Beyond these applications, the CellScope could also help implement and study broader efforts to combat infectious disease. Major anti-malaria projects backed by the Bill & Melinda Gates Foundation and other major non-governmental organizations must demonstrate the ability to perform good epidemiological studies. Good studies require solid data on the need for and effectiveness of different approaches. For example, to determine if one mosquito-net program is more effective than another in slowing the spread of malaria in an area, scientists must first establish the baseline of infection rates there, then periodically remeasure infection to track and compare progress of the different approaches. The CellScope could be a powerful and inexpensive data collection tool for such studies.

With minor modifications, in addition to blood samples, the device could also handle stool, urine and saliva specimens, making it possible to evaluate cholera, some urinary tract infections and sickle cell anemia. Beyond Berkeley, plant pathologists at the University of Florida hope to use the CellScope to capture images of crop plants in the field and send them out for instant expert analysis.

“I have no doubt there are many applications for a cheap portable microscope that can transmit annotated images that we haven’t even imagined yet,” Fletcher says. “Realistically, if manufacturers are going to invest in the device, there first has to be a market where people can afford to buy it.” 

CellScope team members (from left) Wilbur Lam, David Breslauer, Robi Maamari, Dan Fletcher and visiting researcher Andrew Fandrianto, a sophomore at Carnegie Mellon. Also on the team are Erik Douglas, Jesse Dill, Wendy Hansen, Tom Hunt, Chris Rivest and Neil Switz.

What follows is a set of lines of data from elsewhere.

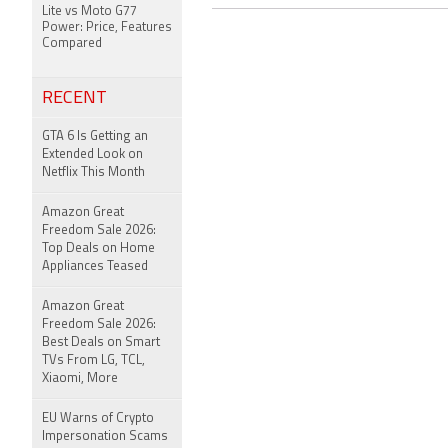
Lite vs Moto G77
Power: Price, Features
Compared
RECENT
GTA 6 Is Getting an
Extended Look on
Netflix This Month
Amazon Great
Freedom Sale 2026:
Top Deals on Home
Appliances Teased
Amazon Great
Freedom Sale 2026:
Best Deals on Smart
TVs From LG, TCL,
Xiaomi, More
EU Warns of Crypto
Impersonation Scams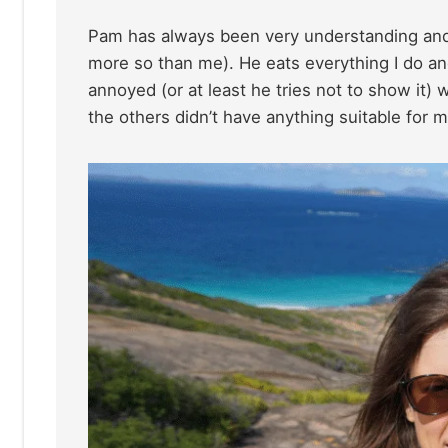
Pam has always been very understanding and 
more so than me). He eats everything I do and
annoyed (or at least he tries not to show it)
the others didn’t have anything suitable for m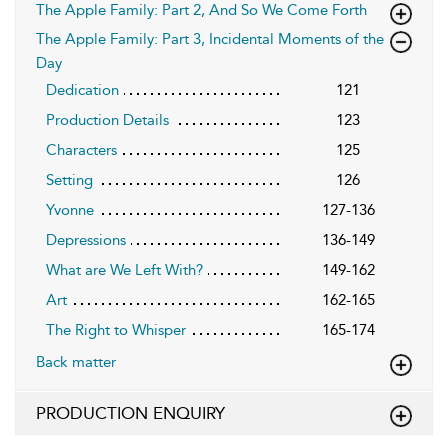
The Apple Family: Part 2, And So We Come Forth
The Apple Family: Part 3, Incidental Moments of the
Day
Dedication
121
Production Details
123
Characters
125
Setting
126
Yvonne
127-136
Depressions
136-149
What are We Left With?
149-162
Art
162-165
The Right to Whisper
165-174
Back matter
PRODUCTION ENQUIRY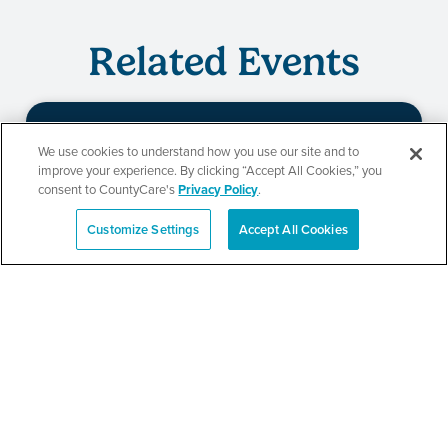
Related Events
We use cookies to understand how you use our site and to
Beauty of Holiness
improve your experience. By clicking “Accept All Cookies,” you
consent to CountyCare's
Privacy Policy
.
Ministries’ Gathering
Customize Settings
Accept All Cookies
Español
SEE DETAILS
TPN’s 1st Annual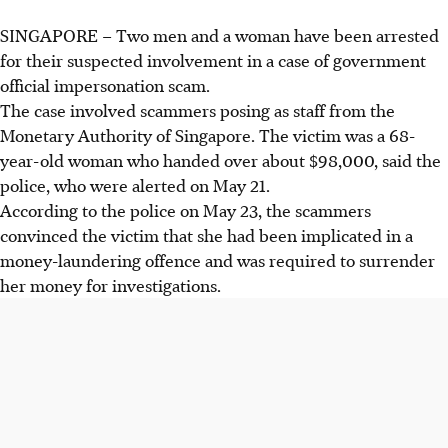
SINGAPORE –
Two men and a woman
have been arrested
for their suspected involvement in a case of government
official impersonation scam.
The case involved scammers posing as staff from the
Monetary Authority of Singapore. The victim was a 68-
year-old woman who handed over about $98,000, said the
police, who were alerted on
May 21
.
According to the police on
May 23
, the scammers
convinced the victim that she had been implicated in a
money-laundering offence and was required to surrender
her money for investigations.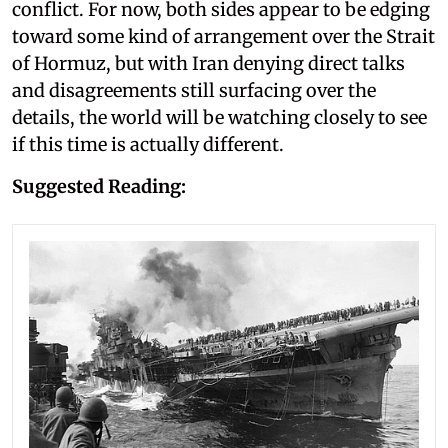
conflict. For now, both sides appear to be edging
toward some kind of arrangement over the Strait
of Hormuz, but with Iran denying direct talks
and disagreements still surfacing over the
details, the world will be watching closely to see
if this time is actually different.
Suggested Reading: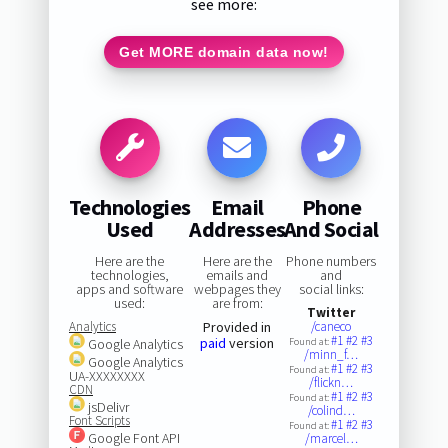
see more:
Get MORE domain data now!
Technologies
Email
Phone
Used
Addresses
And Social
Here are the
Here are the
Phone numbers
technologies,
emails and
and
apps and software
webpages they
social links:
used:
are from:
Twitter
Analytics
Provided in
/caneco
#1
#2
#3
paid
version
Google Analytics
Found at:
/minn_f…
Google Analytics
#1
#2
#3
Found at:
UA-XXXXXXXX
/flickn…
CDN
#1
#2
#3
Found at:
jsDelivr
/colind…
Font Scripts
#1
#2
#3
Found at:
Google Font API
/marcel…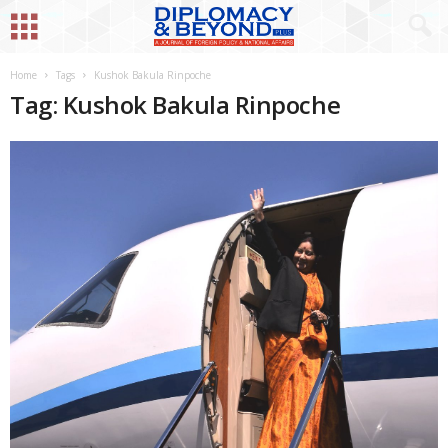
Home
Tags
Kushok Bakula Rinpoche
Tag: Kushok Bakula Rinpoche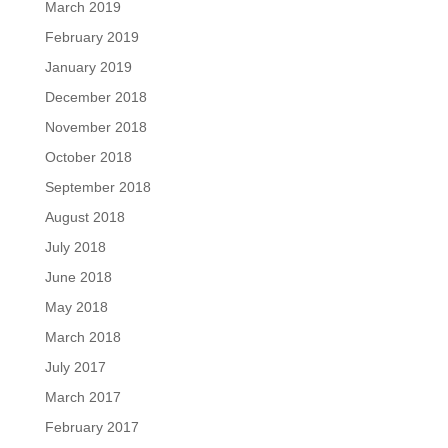
March 2019
February 2019
January 2019
December 2018
November 2018
October 2018
September 2018
August 2018
July 2018
June 2018
May 2018
March 2018
July 2017
March 2017
February 2017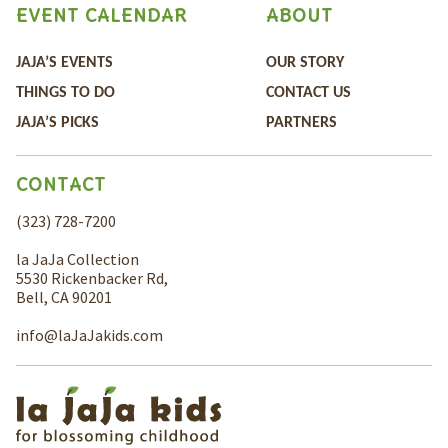
EVENT CALENDAR
ABOUT
JAJA’S EVENTS
OUR STORY
THINGS TO DO
CONTACT US
JAJA’S PICKS
PARTNERS
CONTACT
(323) 728-7200
la JaJa Collection
5530 Rickenbacker Rd,
Bell, CA 90201
info@laJaJakids.com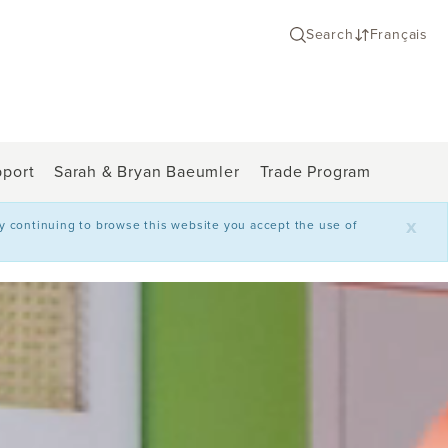
Search
Français
port
Sarah & Bryan Baeumler
Trade Program
x
By continuing to browse this website you accept the use of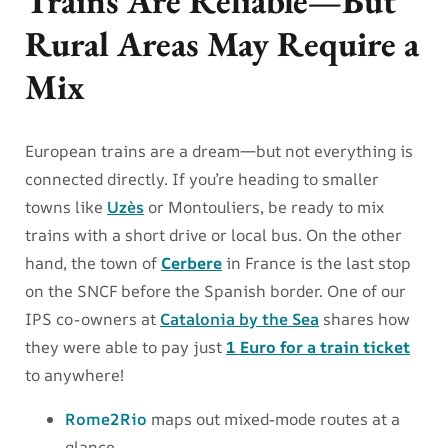
Trains Are Reliable—But
Rural Areas May Require a
Mix
European trains are a dream—but not everything is
connected directly. If you’re heading to smaller
towns like
Uzès
or Montouliers, be ready to mix
trains with a short drive or local bus. On the other
hand, the town of
Cerbere
in France is the last stop
on the SNCF before the Spanish border. One of our
IPS co-owners at
Catalonia by the Sea
shares how
they were able to pay just
1 Euro for a train ticket
to anywhere!
Rome2Rio
maps out mixed-mode routes at a
glance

The group is still deciding how many functions to fuse into the same lens. Combining lenses, from an optics point of view, is tricky, Maamari says. But, alternatively, the researchers could design various sets of clip-on lenses and fluorescence filters, gearing the device toward a full spectrum of imaging applications. The team is also developing software to protect patient confidentiality but still allow users to annotate and transmit micrographs in a standard format that will mesh with existing medical record-keeping formats.

“The beauty of this project is that all the pieces were already there,” Lam says. “Cell phones, microscopes and cameras are ubiquitous in our society as ordinary technologies. But put them together, and you’ve got something completely new.”